What do they say about
us - Was sagen sie über uns ?
von Iris Noah
In
den englischsprachigen Ländern gibt es im Bereich der "Ethnic
Studies" seit einigen Jahren Diskussionen zur Fragestellung: "What
do they tell about us"? Gemeint ist damit, was Angehörige der
Mehrheitskultur ("they") über Minderheiten ("us") sprechen: Was wird
wie erzählt, was wird verschwiegen, verdrängt und ausgeblendet.

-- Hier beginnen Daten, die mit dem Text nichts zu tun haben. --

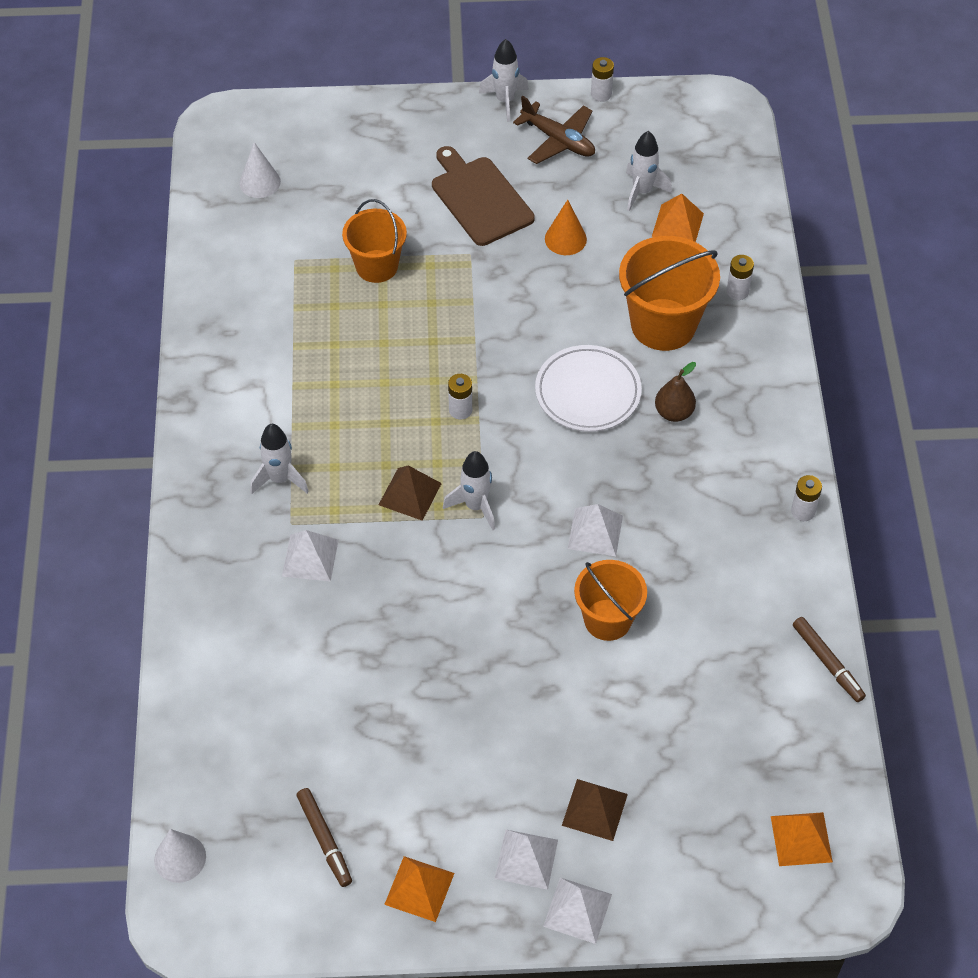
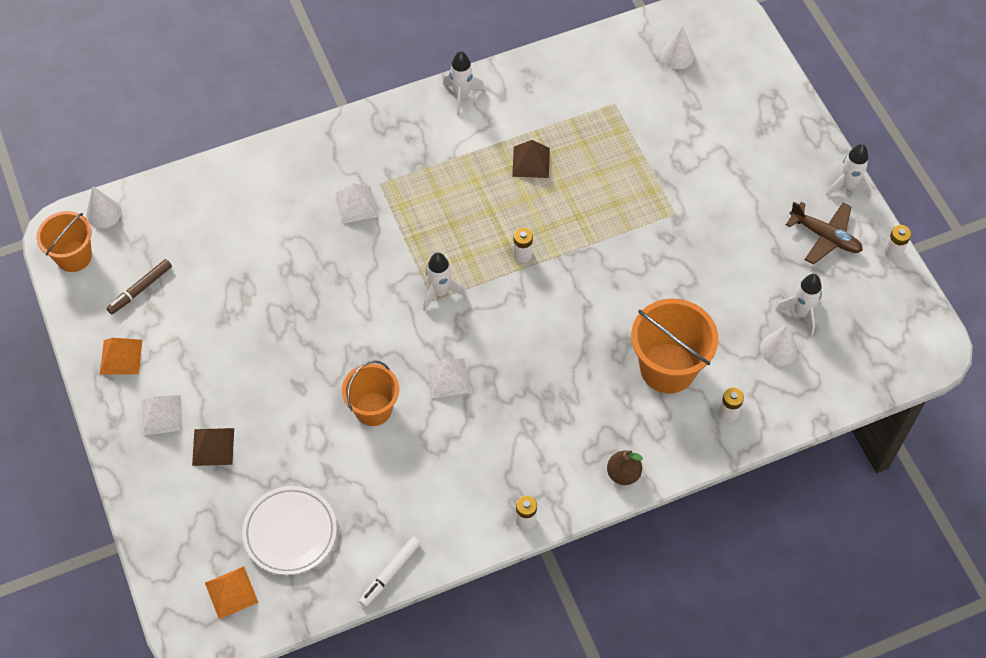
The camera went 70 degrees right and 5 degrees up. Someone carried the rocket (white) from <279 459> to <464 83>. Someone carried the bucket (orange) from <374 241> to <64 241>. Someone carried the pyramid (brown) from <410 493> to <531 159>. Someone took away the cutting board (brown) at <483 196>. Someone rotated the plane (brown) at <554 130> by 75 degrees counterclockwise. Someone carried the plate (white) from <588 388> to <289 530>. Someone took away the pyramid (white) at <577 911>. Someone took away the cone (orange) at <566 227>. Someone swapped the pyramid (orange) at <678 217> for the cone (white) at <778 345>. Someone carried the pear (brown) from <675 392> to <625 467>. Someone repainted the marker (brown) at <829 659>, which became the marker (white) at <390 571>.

Welche Bilder und Stereotypen über Minderheiten werden
weitergegeben? Welche Machtverhältnisse spiegeln sich in den
Darstellungsweisen? In Deutschland ist diese Debatte über ihre
Anfänge noch nicht hinausgekommen (Bilder von Schwarzen). HaGalil
online wird dieser Fragestellung in einer Serie nachgehen, wobei es
naheliegenderweise um die Darstellung von Juden, jüdischem Leben und
jüdischen Traditionen gehen wird. Angehörige anderer
Minderheitsgruppen können sich gerne an diesem Diskurs beteiligen
und uns Beiträge schicken.
Teil 3:
Judensonntag - Tag der Judenmission - Israelsonntag
Ein Besuch in der evangelischen
Kirche Alt-Tegel im August 2003
"Den Israelsonntag gibt es in
protestantischen Kirchen schon seit dem 16.Jahrhundert - freilich
mit einer ausgesprochen schwierigen Geschichte, wie mich die "Kirche
- evangelische Wochenzeitung für Berlin-Brandenburg"* informiert. Er
bezieht sich auf den 9. Aw, an dem Juden der beiden Zerstörungen des
Jerusalmer Tempels gedenken, allerdings "im Gegensatz zu heute,
weniger im Verständnis als vielmehr in der Konfrontation mit der
jüdischen Glaubensrichtung. Die Zerstörung Jerusalems wurde
ausschließlich als Strafe und göttliches Gericht dafür verstanden,
dass die Mehrheit der Juden in Jesus nicht den Messias erkannt
habe". Luther nahm dies gern als abschreckendes Beispiel um zu
zeigen, "was auch deutschen Fürstentümern blühen könnte, wenn sie
falsche Glaubensentscheidungen treffen". Im 19.Jahrhundert wurde
dann dieser Sonntag zum "Tag der Judenmission". In den letzten drei
Jahrzehnten wurden sich die Kirchen dieser judenfeindlichen
Prägungen bewusst. Heute soll dieser Tag der "Besinnung auf die
jüdischen Wurzeln" sowie der "Beziehung zwischen Juden und Christen"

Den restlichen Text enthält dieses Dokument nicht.